■ REQUIREMENT
Look through the data below, tally the lines where "features" occurs, and write the total alone.

START DATASET ENTRIES

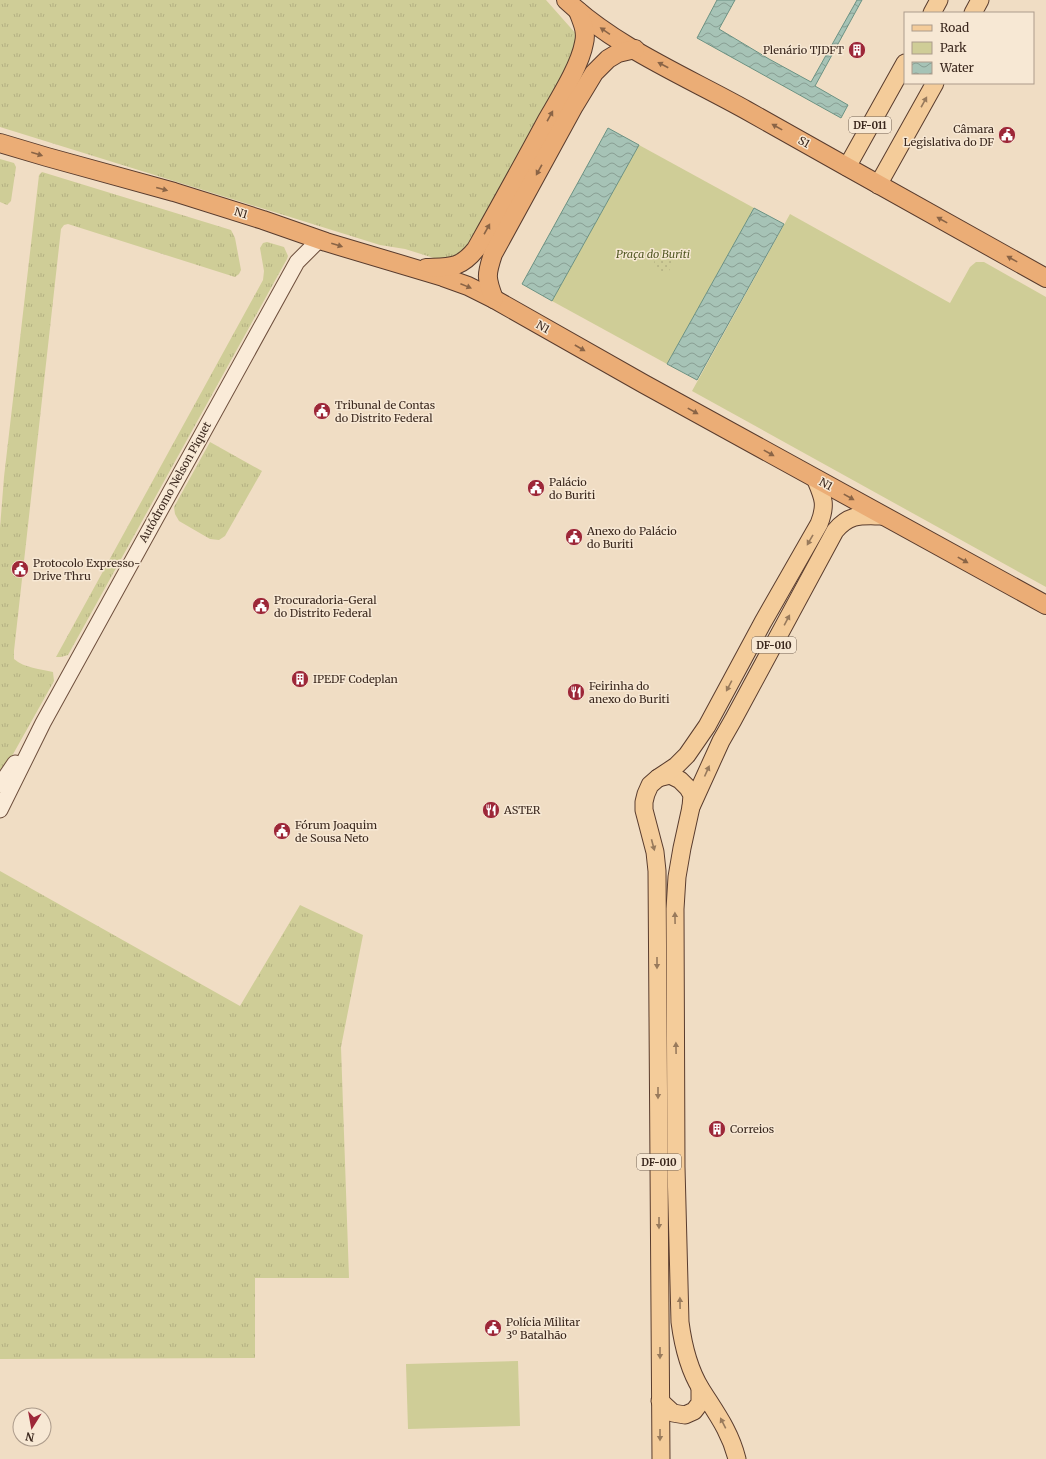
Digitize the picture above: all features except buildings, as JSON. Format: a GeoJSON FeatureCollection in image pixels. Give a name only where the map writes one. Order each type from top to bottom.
{"type":"FeatureCollection","features":[{"type":"Feature","properties":{"kind":"highway","name":"S1"},"geometry":{"type":"LineString","coordinates":[[572,6],[605,32],[1046,278]]}},
{"type":"Feature","properties":{"kind":"highway"},"geometry":{"type":"LineString","coordinates":[[416,269],[456,265],[465,261],[476,249],[577,63],[584,43],[585,34],[583,24],[572,6]]}},
{"type":"Feature","properties":{"kind":"highway"},"geometry":{"type":"LineString","coordinates":[[494,299],[487,279],[494,254],[574,106],[601,64],[618,53],[635,49]]}},
{"type":"Feature","properties":{"kind":"highway","name":"N1"},"geometry":{"type":"LineString","coordinates":[[0,143],[174,192],[319,240],[468,286],[1046,605]]}},
{"type":"Feature","properties":{"kind":"main road"},"geometry":{"type":"LineString","coordinates":[[933,12],[939,0]]}},
{"type":"Feature","properties":{"kind":"main road"},"geometry":{"type":"LineString","coordinates":[[974,12],[980,0]]}},
{"type":"Feature","properties":{"kind":"main road","name":"DF-011"},"geometry":{"type":"LineString","coordinates":[[847,167],[904,65]]}},
{"type":"Feature","properties":{"kind":"main road","name":"DF-011"},"geometry":{"type":"LineString","coordinates":[[878,185],[933,84]]}},
{"type":"Feature","properties":{"kind":"main road","name":"Autódromo Nelson Piquet"},"geometry":{"type":"LineString","coordinates":[[297,262],[300,233]]}},
{"type":"Feature","properties":{"kind":"main road","name":"Autódromo Nelson Piquet"},"geometry":{"type":"LineString","coordinates":[[0,810],[43,723],[297,262],[319,240]]}},
{"type":"Feature","properties":{"kind":"main road","name":"DF-010"},"geometry":{"type":"LineString","coordinates":[[660,1459],[657,872],[655,852],[644,810],[644,802],[650,785],[676,766],[687,755],[707,726],[763,622],[819,524],[824,511],[822,494],[815,478]]}},
{"type":"Feature","properties":{"kind":"main road","name":"DF-010"},"geometry":{"type":"LineString","coordinates":[[737,1459],[731,1440],[718,1414],[700,1388],[688,1361],[682,1340],[680,1322],[676,1167],[675,910],[677,877],[691,807],[721,741],[835,531],[843,522],[857,516],[883,516]]}},
{"type":"Feature","properties":{"kind":"main road","name":"Autódromo Nelson Piquet"},"geometry":{"type":"LineString","coordinates":[[0,785],[43,723]]}},
{"type":"Feature","properties":{"kind":"main road"},"geometry":{"type":"LineString","coordinates":[[658,778],[670,775],[680,780],[688,788],[692,796],[691,807]]}},
{"type":"Feature","properties":{"kind":"main road"},"geometry":{"type":"LineString","coordinates":[[660,1401],[673,1413],[685,1415],[694,1411],[700,1403],[700,1388]]}},
{"type":"Feature","properties":{"kind":"green space"},"geometry":{"type":"Polygon","coordinates":[[[0,0],[546,0],[577,35],[579,46],[463,256],[450,263],[405,249],[380,245],[0,127],[0,0]]]}},
{"type":"Feature","properties":{"kind":"green space","name":"Praça do Buriti"},"geometry":{"type":"Polygon","coordinates":[[[639,145],[754,208],[667,364],[552,301],[639,145]]]}},
{"type":"Feature","properties":{"kind":"green space"},"geometry":{"type":"Polygon","coordinates":[[[0,159],[14,163],[16,167],[11,201],[7,205],[0,202],[0,159]]]}},
{"type":"Feature","properties":{"kind":"green space"},"geometry":{"type":"Polygon","coordinates":[[[42,172],[231,230],[235,238],[241,270],[235,277],[68,224],[64,225],[61,229],[14,651],[14,659],[18,662],[38,669],[53,672],[54,681],[7,765],[0,774],[0,528],[4,477],[39,175],[42,172]]]}},
{"type":"Feature","properties":{"kind":"green space"},"geometry":{"type":"Polygon","coordinates":[[[790,214],[950,303],[970,267],[976,262],[984,262],[1046,297],[1046,587],[692,391],[790,214]]]}},
{"type":"Feature","properties":{"kind":"green space"},"geometry":{"type":"Polygon","coordinates":[[[267,242],[284,247],[288,256],[287,259],[68,655],[56,657],[263,280],[264,271],[260,248],[263,243],[267,242]]]}},
{"type":"Feature","properties":{"kind":"green space"},"geometry":{"type":"Polygon","coordinates":[[[663,255],[669,258],[672,264],[669,270],[663,273],[657,270],[654,264],[657,258],[663,255]]]}},
{"type":"Feature","properties":{"kind":"green space"},"geometry":{"type":"Polygon","coordinates":[[[210,442],[262,471],[225,536],[219,540],[210,539],[179,521],[175,514],[174,507],[210,442]]]}},
{"type":"Feature","properties":{"kind":"green space"},"geometry":{"type":"Polygon","coordinates":[[[0,871],[240,1006],[300,905],[363,935],[341,1047],[349,1278],[255,1278],[255,1358],[0,1359],[0,871]]]}},
{"type":"Feature","properties":{"kind":"green space"},"geometry":{"type":"Polygon","coordinates":[[[518,1361],[520,1426],[408,1429],[406,1364],[518,1361]]]}},
{"type":"Feature","properties":{"kind":"water"},"geometry":{"type":"Polygon","coordinates":[[[717,0],[735,0],[719,29],[811,82],[857,0],[862,0],[815,86],[848,105],[841,118],[697,38],[717,0]]]}},
{"type":"Feature","properties":{"kind":"water"},"geometry":{"type":"Polygon","coordinates":[[[608,128],[639,145],[552,301],[522,284],[608,128]]]}},
{"type":"Feature","properties":{"kind":"water"},"geometry":{"type":"Polygon","coordinates":[[[754,208],[784,224],[697,380],[667,364],[754,208]]]}},
{"type":"Feature","properties":{"kind":"place","name":"Plenário TJDFT"},"geometry":{"type":"Point","coordinates":[857,50]}},
{"type":"Feature","properties":{"kind":"place","name":"Câmara Legislativa do DF"},"geometry":{"type":"Point","coordinates":[1007,135]}},
{"type":"Feature","properties":{"kind":"place","name":"Tribunal de Contas do Distrito Federal"},"geometry":{"type":"Point","coordinates":[322,411]}},
{"type":"Feature","properties":{"kind":"place","name":"Palácio do Buriti"},"geometry":{"type":"Point","coordinates":[536,488]}},
{"type":"Feature","properties":{"kind":"place","name":"Anexo do Palácio do Buriti"},"geometry":{"type":"Point","coordinates":[574,537]}},
{"type":"Feature","properties":{"kind":"place","name":"Protocolo Expresso- Drive Thru"},"geometry":{"type":"Point","coordinates":[20,569]}},
{"type":"Feature","properties":{"kind":"place","name":"Procuradoria-Geral do Distrito Federal"},"geometry":{"type":"Point","coordinates":[261,606]}},
{"type":"Feature","properties":{"kind":"place","name":"IPEDF Codeplan"},"geometry":{"type":"Point","coordinates":[300,679]}},
{"type":"Feature","properties":{"kind":"place","name":"Feirinha do anexo do Buriti"},"geometry":{"type":"Point","coordinates":[576,692]}},
{"type":"Feature","properties":{"kind":"place","name":"ASTER"},"geometry":{"type":"Point","coordinates":[491,810]}},
{"type":"Feature","properties":{"kind":"place","name":"Fórum Joaquim de Sousa Neto"},"geometry":{"type":"Point","coordinates":[282,831]}},
{"type":"Feature","properties":{"kind":"place","name":"Correios"},"geometry":{"type":"Point","coordinates":[717,1129]}},
{"type":"Feature","properties":{"kind":"place","name":"Polícia Militar 3º Batalhão"},"geometry":{"type":"Point","coordinates":[493,1328]}}]}
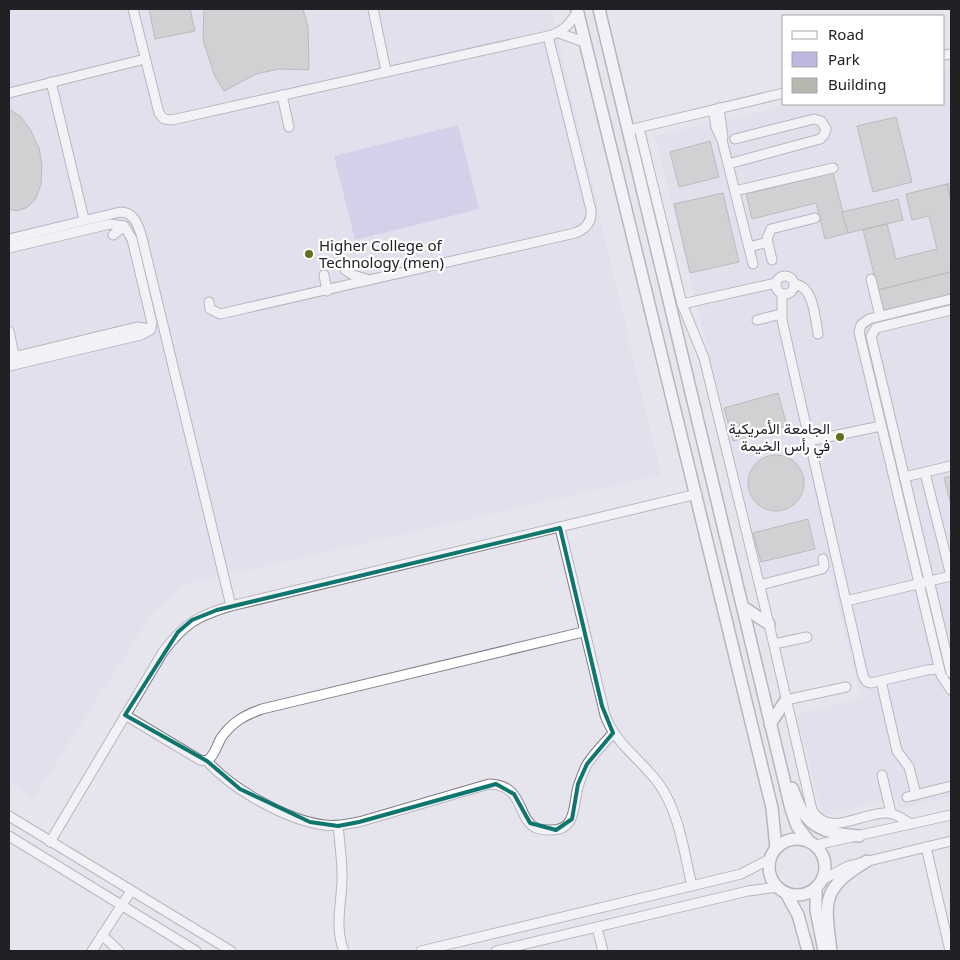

END DATASET ENTRIES

■ ANSWER FOR THIS EXERCISE
2